Bars of 500 and 1000 gram silver are seen in this picture illustration at a precious metal refinery in Istanbul July 26, 2011
© Reuters

The revolution in ethical gold and diamonds is about to encompass silver.

Ethically sourced and environmentally sensitive precious stones and metals have seen a steady rise in global demand since the turn of the millennium.

A Fairtrade scheme for gold gained traction in 2011, and last year a Fairtrade silver scheme was launched in the UK.

Many jewellers have switched to silver from traceable sources and away from the largely unregulated, artisanal mining industry or suppliers using environmentally unsound methods of extraction.

But ethical silver is still in gold’s shadow, despite efforts by the Fairtrade Foundation and the Alliance for Responsible Mining to boost traceable metals, says Greg Valerio, founder of Cred, an ethical jeweller.

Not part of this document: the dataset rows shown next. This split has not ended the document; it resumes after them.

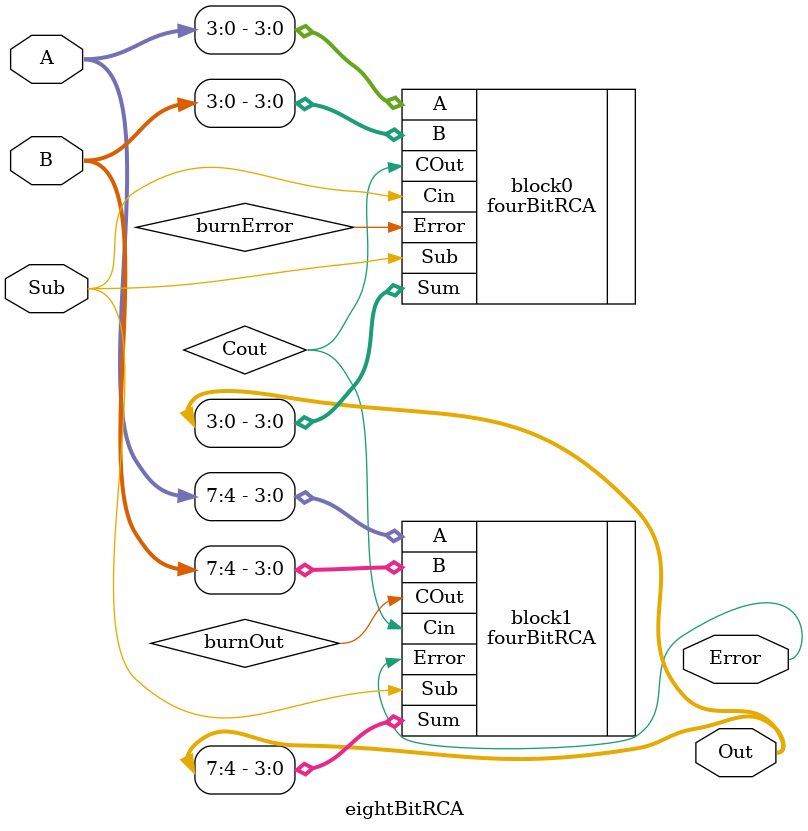
<source format=v>
`timescale 1ns / 1ps


module eightBitRCA(
    input [7:0] A,
    input [7:0] B,
    input Sub,
    output [7:0] Out,
    output Error
    );
    wire Cout;
    wire burnError, burnOut;
    fourBitRCA block0(.A(A[3:0]), .B(B[3:0]), .Sub(Sub), .Cin(Sub), .Sum(Out[3:0]), .Error(burnError), .COut(Cout));
    fourBitRCA block1(.A(A[7:4]), .B(B[7:4]), .Sub(Sub), .Cin(Cout), .Sum(Out[7:4]), .Error(Error), .COut(burnOut));
    
endmodule

</source>
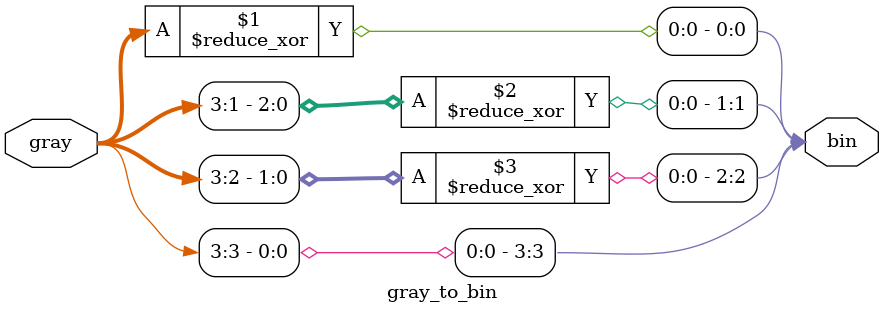
<source format=v>
`ifndef GRAY_TO_BIN_V
`define GRAY_TO_BIN_V

`include "directives.v"

module gray_to_bin #(
    parameter WIDTH = 4
) (
    input  wire [WIDTH-1:0] gray,
    output wire [WIDTH-1:0] bin
);

  genvar i;
  generate
    for (i = 0; i < WIDTH; i = i + 1) begin : gen_binary
      assign bin[i] = ^gray[WIDTH-1:i];
    end
  endgenerate

endmodule

`endif

</source>
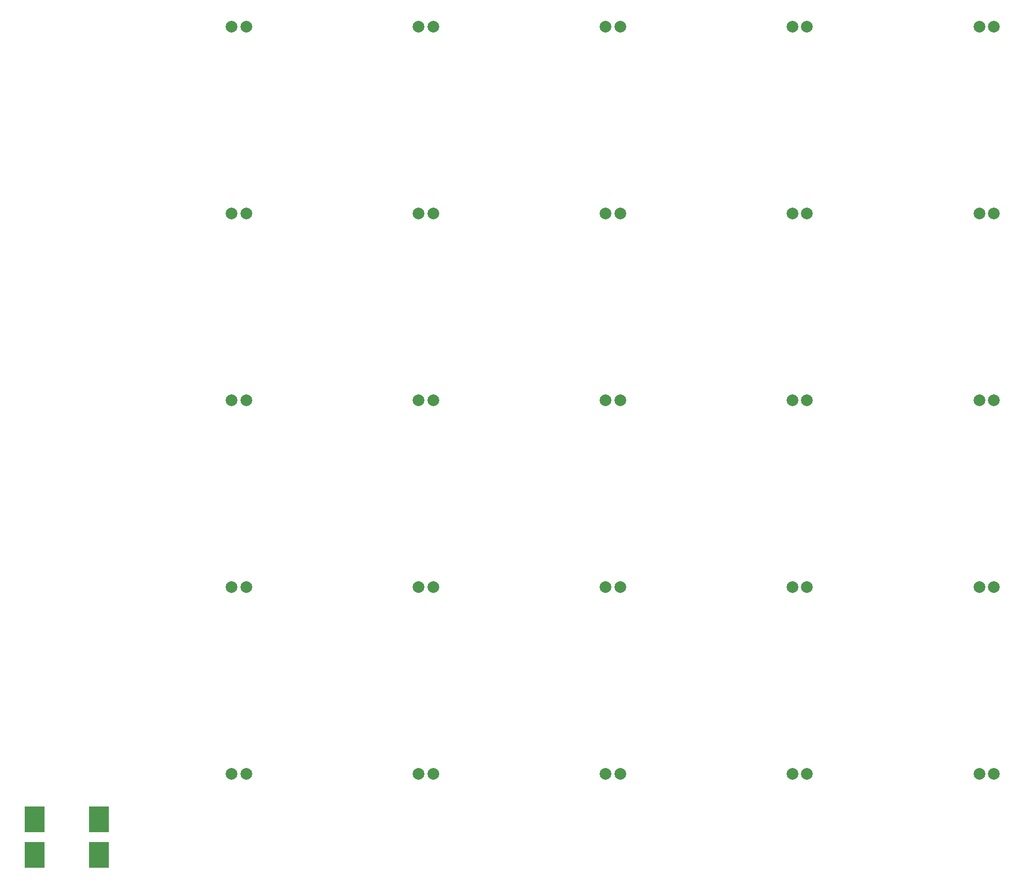
<source format=gtp>
G04 Layer_Color=7318015*
%FSLAX43Y43*%
%MOMM*%
G71*
G01*
G75*
%ADD10C,2.000*%
%ADD11R,3.500X4.500*%
D10*
X126750Y174500D02*
D03*
X158750D02*
D03*
X161250D02*
D03*
X190750D02*
D03*
X193250D02*
D03*
X190750Y142500D02*
D03*
X193250D02*
D03*
X190750Y110500D02*
D03*
X193250D02*
D03*
X190750Y78500D02*
D03*
X193250D02*
D03*
X190750Y46500D02*
D03*
X193250D02*
D03*
X158750D02*
D03*
X161250D02*
D03*
X158750Y78500D02*
D03*
X161250D02*
D03*
X158750Y110500D02*
D03*
X161250D02*
D03*
X129250Y174500D02*
D03*
Y142500D02*
D03*
X126750D02*
D03*
Y110500D02*
D03*
X129250D02*
D03*
X126750Y78500D02*
D03*
X129250D02*
D03*
X126750Y46500D02*
D03*
X129250D02*
D03*
X94750D02*
D03*
X97250D02*
D03*
X94750Y78500D02*
D03*
X97250D02*
D03*
Y110500D02*
D03*
X94750D02*
D03*
X97250Y142500D02*
D03*
X94750D02*
D03*
X97250Y174500D02*
D03*
X94750D02*
D03*
X65250D02*
D03*
X62750D02*
D03*
X65250Y142500D02*
D03*
X62750D02*
D03*
X65250Y110500D02*
D03*
X62750D02*
D03*
X161250Y142500D02*
D03*
X158750D02*
D03*
X62750Y46500D02*
D03*
X65250D02*
D03*
Y78500D02*
D03*
X62750D02*
D03*
D11*
X40044Y38752D02*
D03*
Y32652D02*
D03*
X29044Y38752D02*
D03*
Y32652D02*
D03*
M02*

</source>
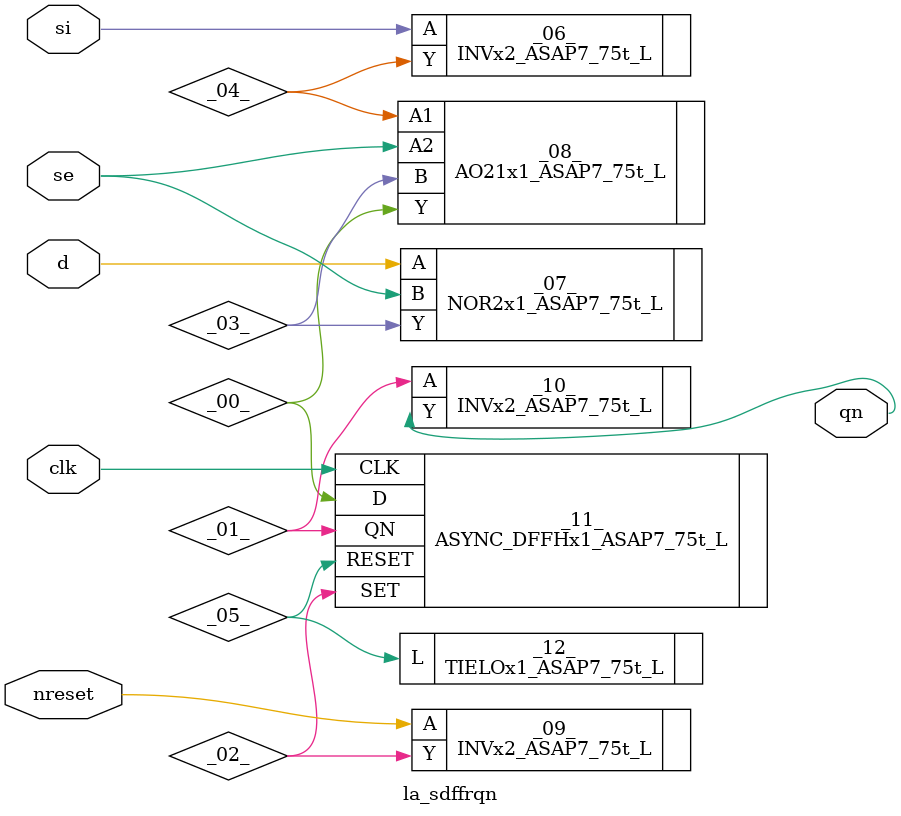
<source format=v>

/* Generated by Yosys 0.37 (git sha1 a5c7f69ed, clang 14.0.0-1ubuntu1.1 -fPIC -Os) */

module la_sdffrqn(d, si, se, clk, nreset, qn);
  wire _00_;
  wire _01_;
  wire _02_;
  wire _03_;
  wire _04_;
  wire _05_;
  input clk;
  wire clk;
  input d;
  wire d;
  input nreset;
  wire nreset;
  output qn;
  wire qn;
  input se;
  wire se;
  input si;
  wire si;
  INVx2_ASAP7_75t_L _06_ (
    .A(si),
    .Y(_04_)
  );
  NOR2x1_ASAP7_75t_L _07_ (
    .A(d),
    .B(se),
    .Y(_03_)
  );
  AO21x1_ASAP7_75t_L _08_ (
    .A1(_04_),
    .A2(se),
    .B(_03_),
    .Y(_00_)
  );
  INVx2_ASAP7_75t_L _09_ (
    .A(nreset),
    .Y(_02_)
  );
  INVx2_ASAP7_75t_L _10_ (
    .A(_01_),
    .Y(qn)
  );
  ASYNC_DFFHx1_ASAP7_75t_L _11_ (
    .CLK(clk),
    .D(_00_),
    .QN(_01_),
    .RESET(_05_),
    .SET(_02_)
  );
  TIELOx1_ASAP7_75t_L _12_ (
    .L(_05_)
  );
endmodule

</source>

The sticking-point is cost.

Most artisanal miners are not environmentally conscious, largely because silver is relatively cheap. They make what little money they can from gold and, because silver is a byproduct of gold mining, it is difficult to persuade them to adopt cleaner, more costly processes.

The supply chain, too, is tarnished, Mr Valerio says. The price of silver, currently $19.4 a troy ounce, is still far below gold, whose lustre diminished over 2013 but is still priced at $1,226.2 an ounce. Why pay more to source and import ethical silver when margins are already tight?

There is also a lack of awareness among consumers about the importance of buying sustainable silver.

Alan Frampton, who bought Cred from Mr Valerio in 2009, says he is surprised that buyers are discerning about the provenance of their food but not their jewellery. He is hoping to lead by example: “We want to know where our silver has come from, especially as mining is still a dirty business.”

Slowly, Fairtrade is helping producers improve the way they extract and purify silver. Mr Valerio says: “In 2004, I visited Oro Verde, a pioneering small-scale mining initiative in Colombia that does not use cyanide and has a traceable supply chain. This catalysed the launch of Fairtrade Gold.”

From this scheme, which relies on panning and diving for sediment, have emerged four Latin American Fairtrade gold mines and nine African pilot projects producing both gold and silver. The hope is that Fairtrade mines will make it easier to source ethical silver while improving the lives of miners.

Ute Decker, the architectural jeweller, has used Fairtrade gold since 2011, but until recently could not find ethical silver – the closest alternative, she says, was a recycled material, although the traceability of the original pieces was questionable.

She is switching to Fairtrade. “It is much better to create an artisanal piece that has helped support other artisans,” she says.

Jon Dibben, a fine jewellery designer whose special-edition collars can cost about £50,000, says demand for silver jewellery could grow this year, as fashion-conscious customers turn to it “psychologically” for its price and versatility.

He says: “It only costs maybe £40 more to design bespoke pieces out of Fairtrade metal than non-specific metal. So why not go Fairtrade?”

High-end retailers are also taking their corporate social responsibility over silver seriously.

Anisa Kamadoli Costa, vice-president for global sustainability and corporate responsibility at Tiffany & Co, says: “We believe our customers trust us to ensure the jewellery we craft was extracted and created in an ethical and responsible way.”

Tiffany has traceability and control throughout the supply chain, she says. In 2012, 83 per cent of the silver used in its own manufacturing facilities came from one large-scale mine in the US, with 17 per cent from recycled sources.

Other jewellers are starting to use ethically sourced precious metals. Garrard, the world’s oldest jeweller, signed up to sell Fairtrade gold.

Danish jeweller Georg Jensen openly states its commitment not to support human rights abuses in the supply chain. But Mr Frampton says more should be done to get consumers on board.

He and the 27 other jewellers that have signed up to the Fairtrade gold scheme have made 2014 the year to challenge consumers to inquire about the origin of the metals they are purchasing, so that more pressure can be put on suppliers.

The Fairtrade Foundation is campaigning among faith groups in the UK, using Fairtrade wedding bands as bait to promote ethical jewellery.

Mr Valerio is optimistic: “This is a vanguard movement and the British public will get it.”


Silver extraction: a risky process

In the 1500s, Spanish mines in the Americas used mercury to extract a purer form of silver from gold and other metals.

The silver in the ore would form an amalgam with mercury and be extracted more efficiently after blasting with tonnes of water.

Today, cyanide has replaced mercury in most mines around the world, but mercury is still used by many artisanal miners. Both substances are dangerous to human health and high levels of mercury and cyanide are often found in water and farmland near gold mining communities, according to the Fairtrade Foundation.

Up to 90 per cent of workers around the world involved in mining are artisans, the foundation estimates. Those workers produce about 15 per cent of the world’s gold.